SOURCE EXTRACT

=-=-=-=-=

Paraguay
- Association: Federación Paraguaya de Bádminton (FPB)
- Confederation: BPA (Pan America)
- President: Julio Lee

BWF ranking
- Current ranking: 113 ▲1 (2 April 2024)
- Highest ranking: 91 (3 January 2023)

Pan Am Men's Team Championships
- Appearances: 1 (first in 2024)
- Best result: Group stage

= Paraguay national badminton team =

National badminton team representing Paraguay

The Paraguay national badminton team (Selección nacional de bádminton de Paraguay; Aty tetãygua badminton Paraguái) represents Paraguay in international badminton team competitions. The national team is controlled and organized by the Paraguay Badminton Federation.

Badminton in Paraguay began to be practiced in 2012 following the formation of the national team and the establishment of the Paraguay Badminton Federation. At the time, the sport was widely played by the Chinese community in Ciudad del Este and in Chinese colleges in Asunción.

=-=-=-=-=

EXCERPTED DATA

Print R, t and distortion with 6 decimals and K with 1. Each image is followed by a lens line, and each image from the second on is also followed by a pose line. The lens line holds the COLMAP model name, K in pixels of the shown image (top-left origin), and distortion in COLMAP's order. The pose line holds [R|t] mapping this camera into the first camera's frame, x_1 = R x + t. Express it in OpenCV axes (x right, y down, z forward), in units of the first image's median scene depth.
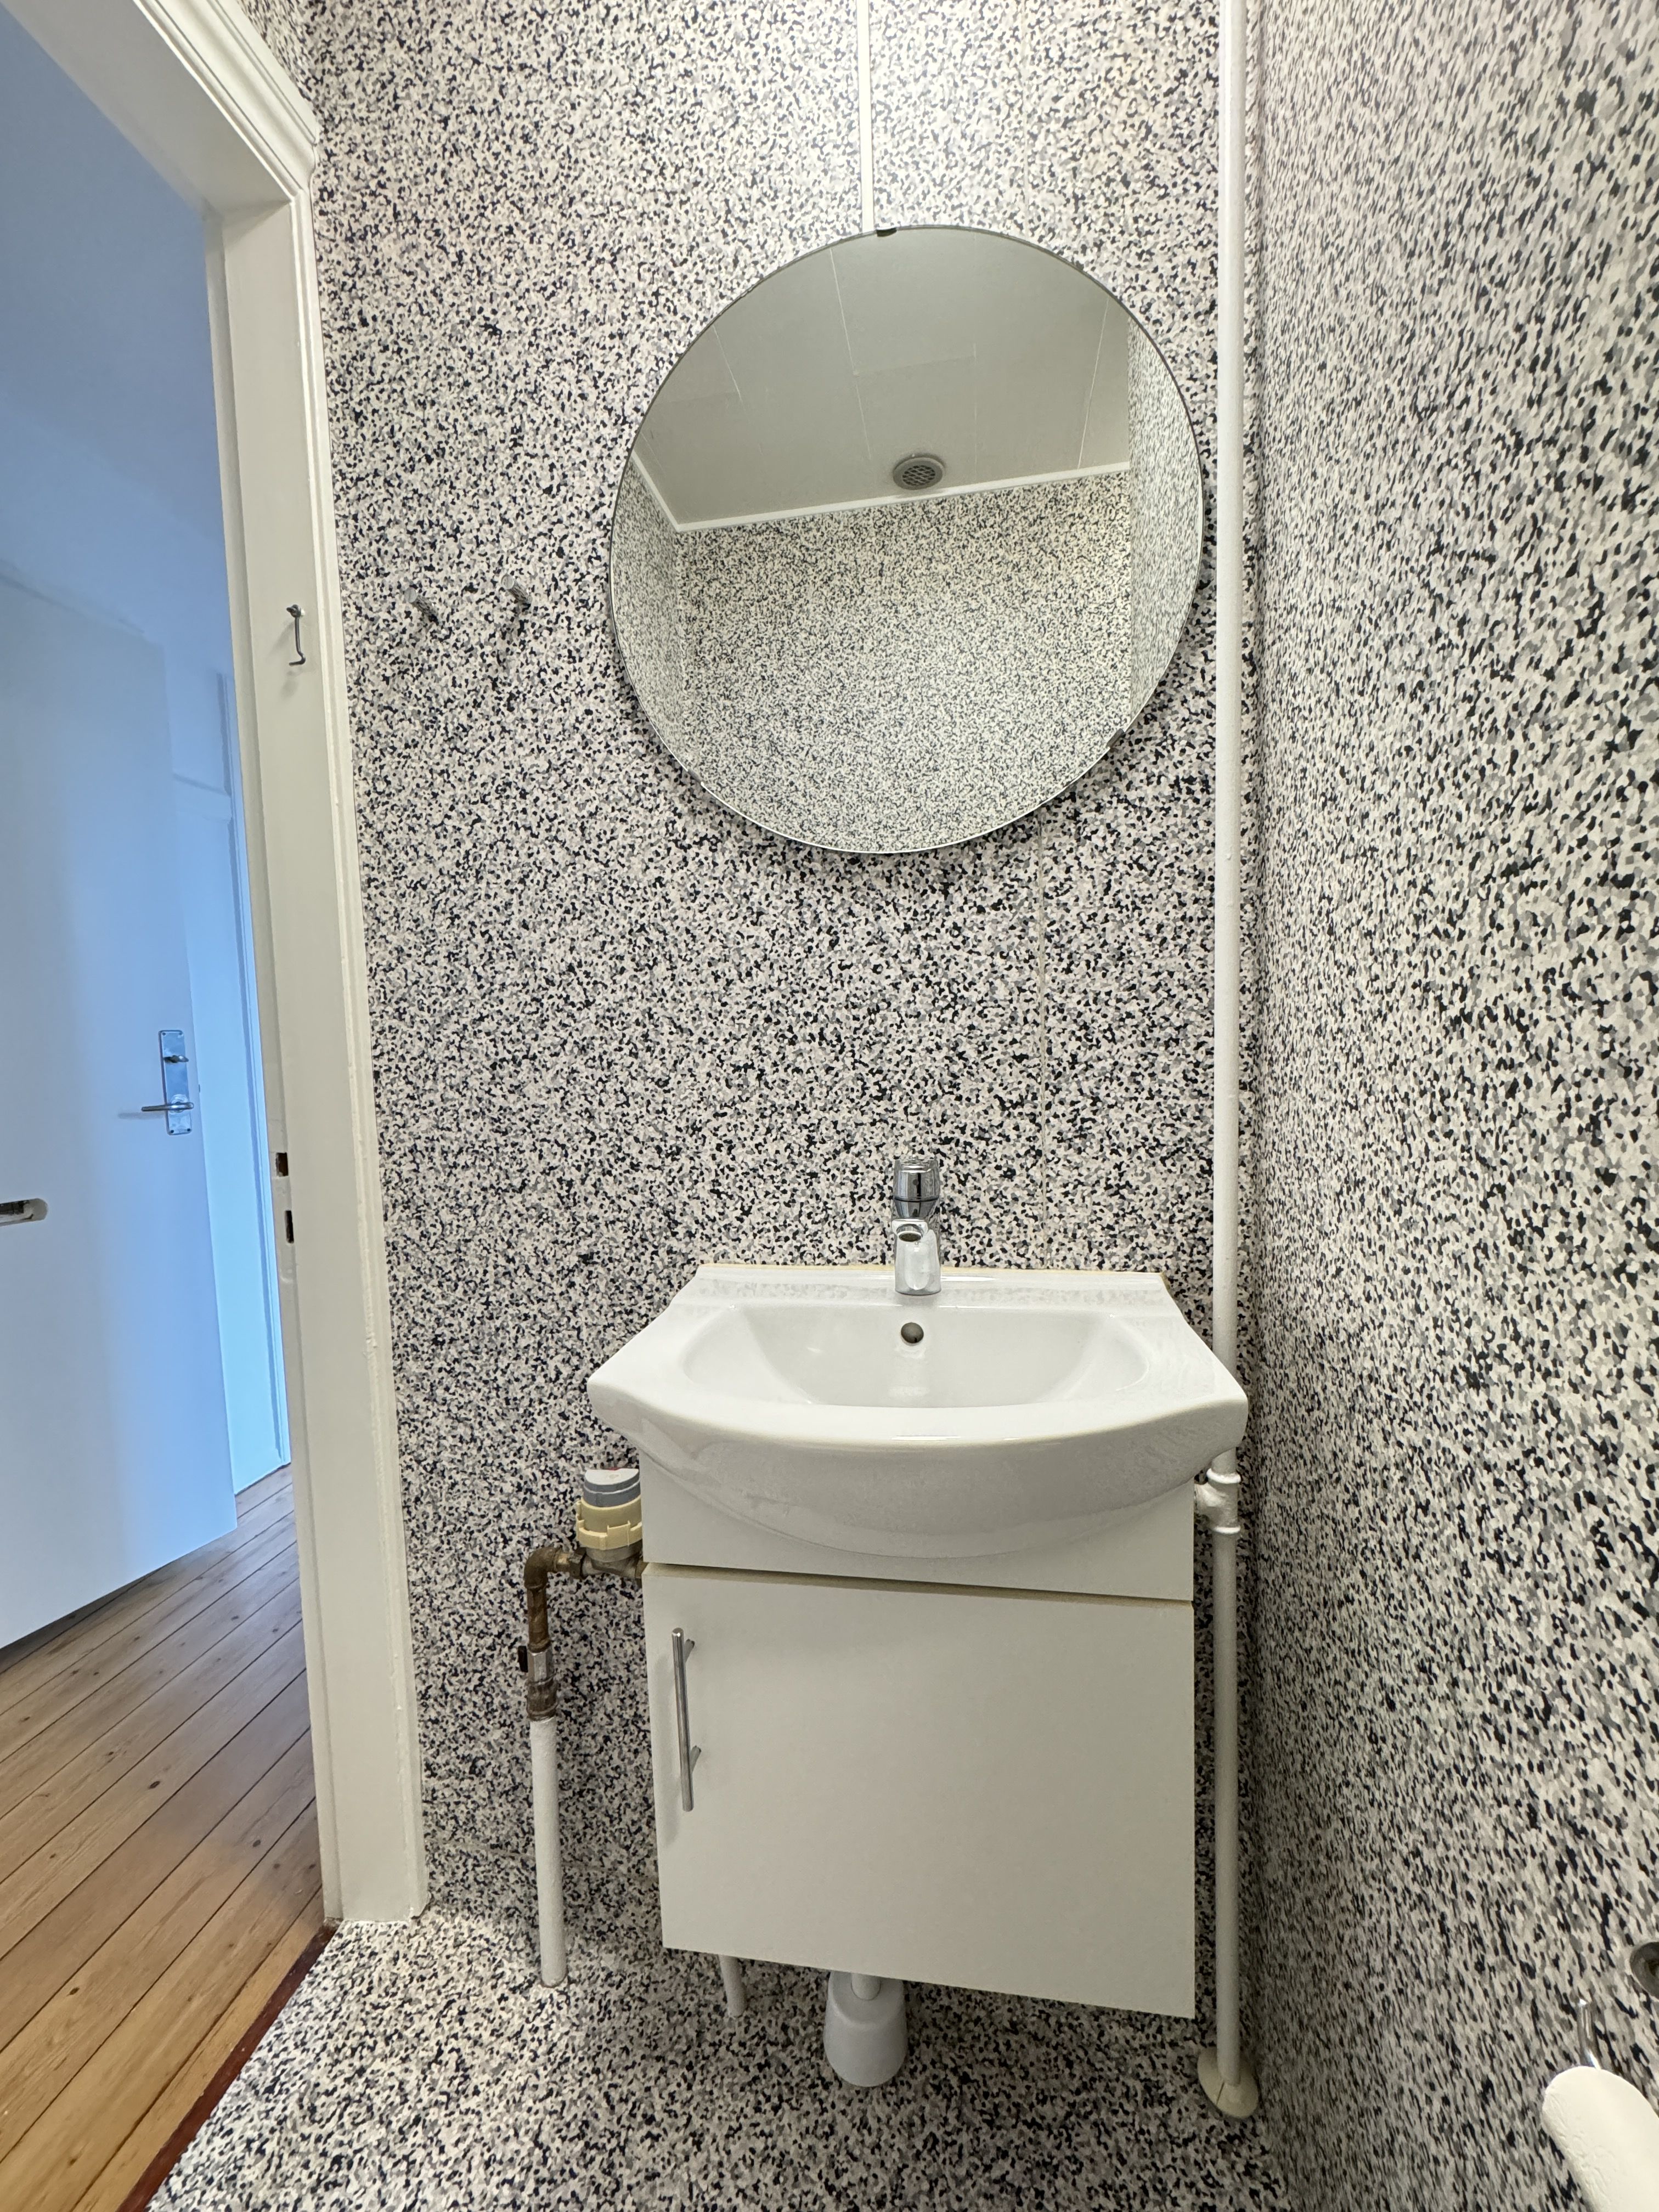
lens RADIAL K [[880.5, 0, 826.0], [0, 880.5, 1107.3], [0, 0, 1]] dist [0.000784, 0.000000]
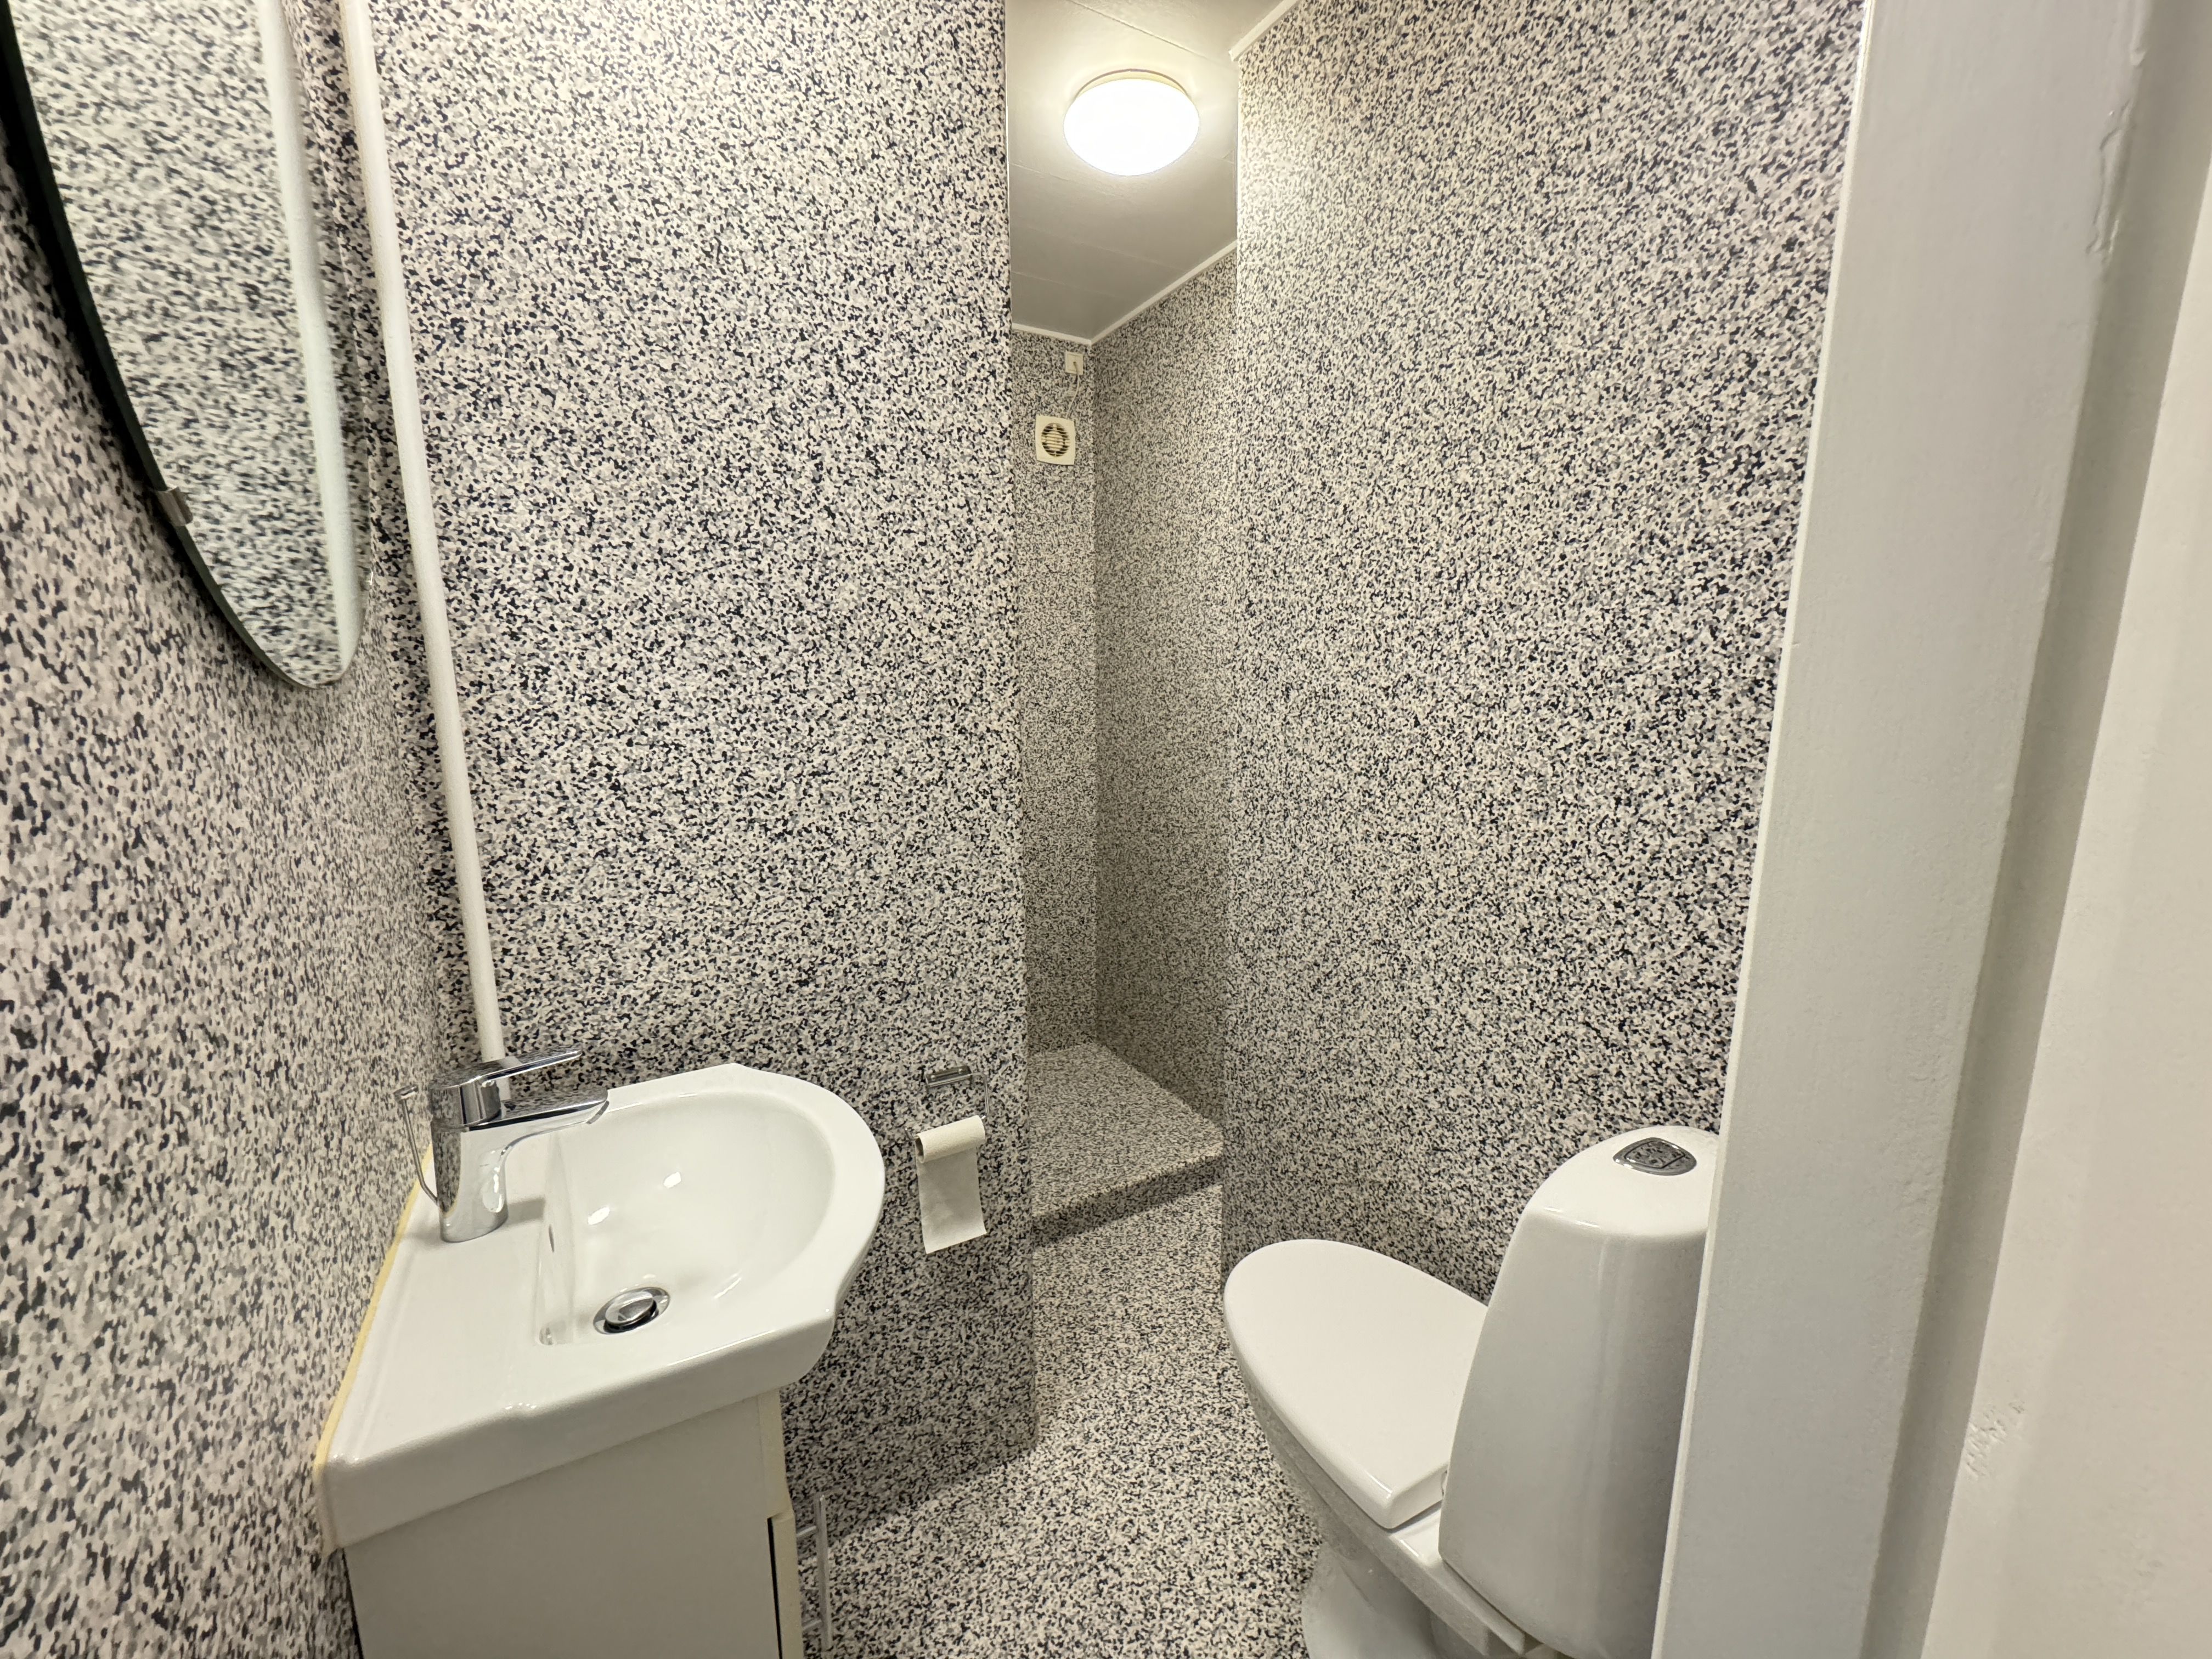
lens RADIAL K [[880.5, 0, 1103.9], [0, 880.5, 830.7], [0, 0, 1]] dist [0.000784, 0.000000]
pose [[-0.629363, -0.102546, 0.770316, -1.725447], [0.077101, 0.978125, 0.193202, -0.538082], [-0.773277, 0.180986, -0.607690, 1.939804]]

=-=-=-=-=

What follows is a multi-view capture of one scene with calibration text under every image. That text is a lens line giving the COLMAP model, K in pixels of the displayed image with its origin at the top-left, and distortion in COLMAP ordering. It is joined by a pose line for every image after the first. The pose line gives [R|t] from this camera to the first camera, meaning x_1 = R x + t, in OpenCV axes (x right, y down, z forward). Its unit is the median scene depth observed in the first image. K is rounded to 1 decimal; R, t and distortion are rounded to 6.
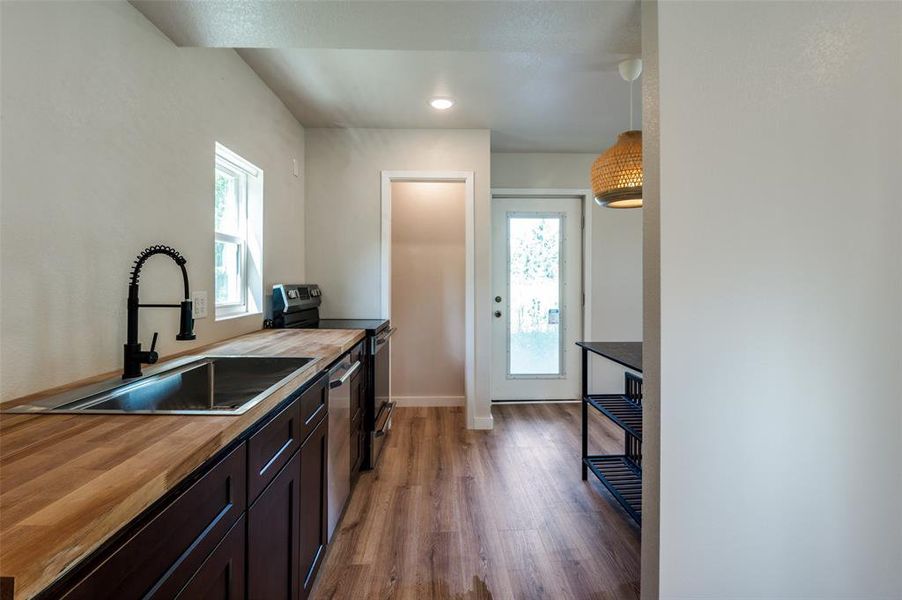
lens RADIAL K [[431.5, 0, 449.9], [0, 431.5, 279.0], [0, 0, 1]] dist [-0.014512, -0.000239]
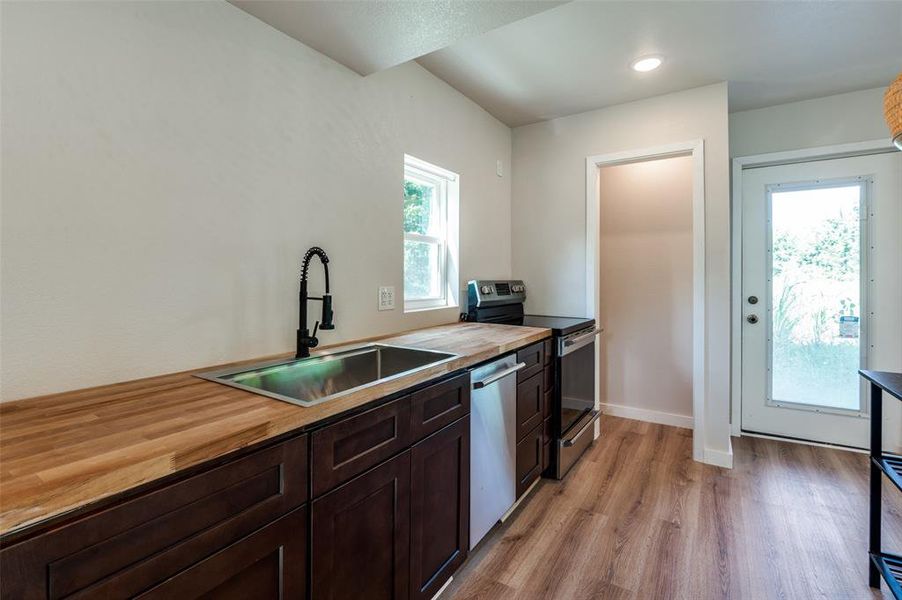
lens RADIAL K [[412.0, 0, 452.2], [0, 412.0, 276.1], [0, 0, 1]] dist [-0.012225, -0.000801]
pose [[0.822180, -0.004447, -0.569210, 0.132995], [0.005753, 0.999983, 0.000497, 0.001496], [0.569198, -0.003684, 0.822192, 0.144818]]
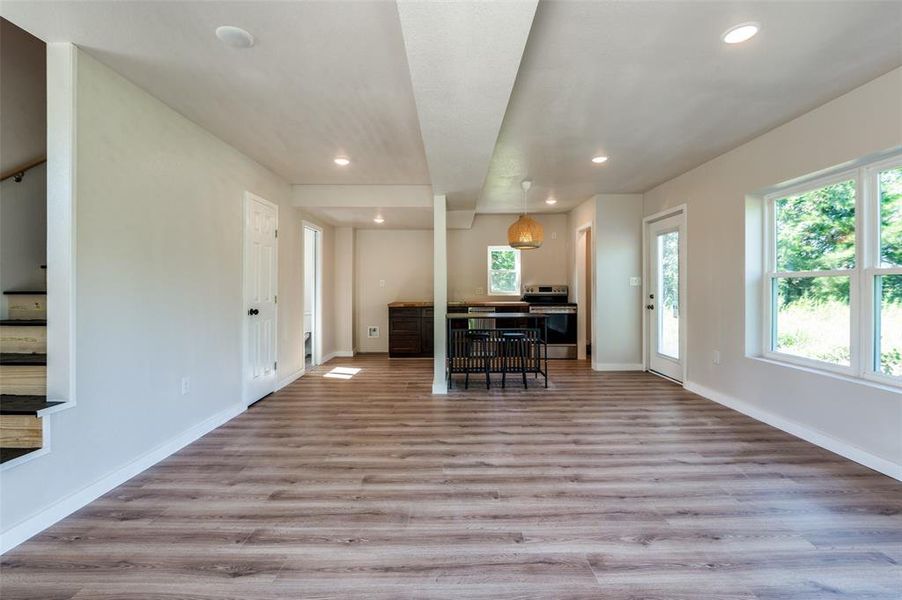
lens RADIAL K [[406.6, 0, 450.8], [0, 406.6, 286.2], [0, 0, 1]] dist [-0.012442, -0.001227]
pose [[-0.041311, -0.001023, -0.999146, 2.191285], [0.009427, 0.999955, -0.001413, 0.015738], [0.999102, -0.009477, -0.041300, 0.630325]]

=-=-=-=-=

EXERCISE TASKS
A. Could you copy the Paraguay national badminton team article word for word, beginning at "National badminton team representing" and stopping after "by the Paraguay Badminton Federation."?
B. How would you sum up the Paraguay national badminton team article in two sentences?
C. Can you go on with the Paraguay national badminton team article from the point where it ends?

RESPONSES BY ITEM NUMBER
A.
National badminton team representing Paraguay

The Paraguay national badminton team (Selección nacional de bádminton de Paraguay; Aty tetãygua badminton Paraguái) represents Paraguay in international badminton team competitions. The national team is controlled and organized by the Paraguay Badminton Federation.

B. The Paraguay national badminton team represents Paraguay in international team competitions and is controlled and organized by the Paraguay Badminton Federation. Badminton began to be practiced in Paraguay in 2012, when the national team and the federation were established, and at that time the sport was widely played by the Chinese community in Ciudad del Este and in Chinese colleges in Asunción.

C.
The team made their international debut in 2015, when they competed in the 2015 South American Badminton Championships mixed team event. The team made their first appearance at the Pan American Men's Team Championships in 2024.

== History ==

=== Men's team ===
In 2024, Paraguay made their first appearance at the Pan Am Male Badminton Cup. The team were drawn into Group B with Brazil, Mexico and the United States. The team were eliminated in the group stages after losing 5−0 to all three opponents. The team placed eighth in the competition after losing 3−0 to El Salvador in the seventh place playoff.

=== Mixed team ===
Paraguay first competed in the 2015 South American Badminton Championships mixed team event. The team finished in fourth place. In 2022, Paraguay made their debut in the South American Games mixed team event when it was granted qualification as host nation. The team was placed in Group A with Brazil and Ecuador but lost 5–0 to both teams and were eliminated in the group stages.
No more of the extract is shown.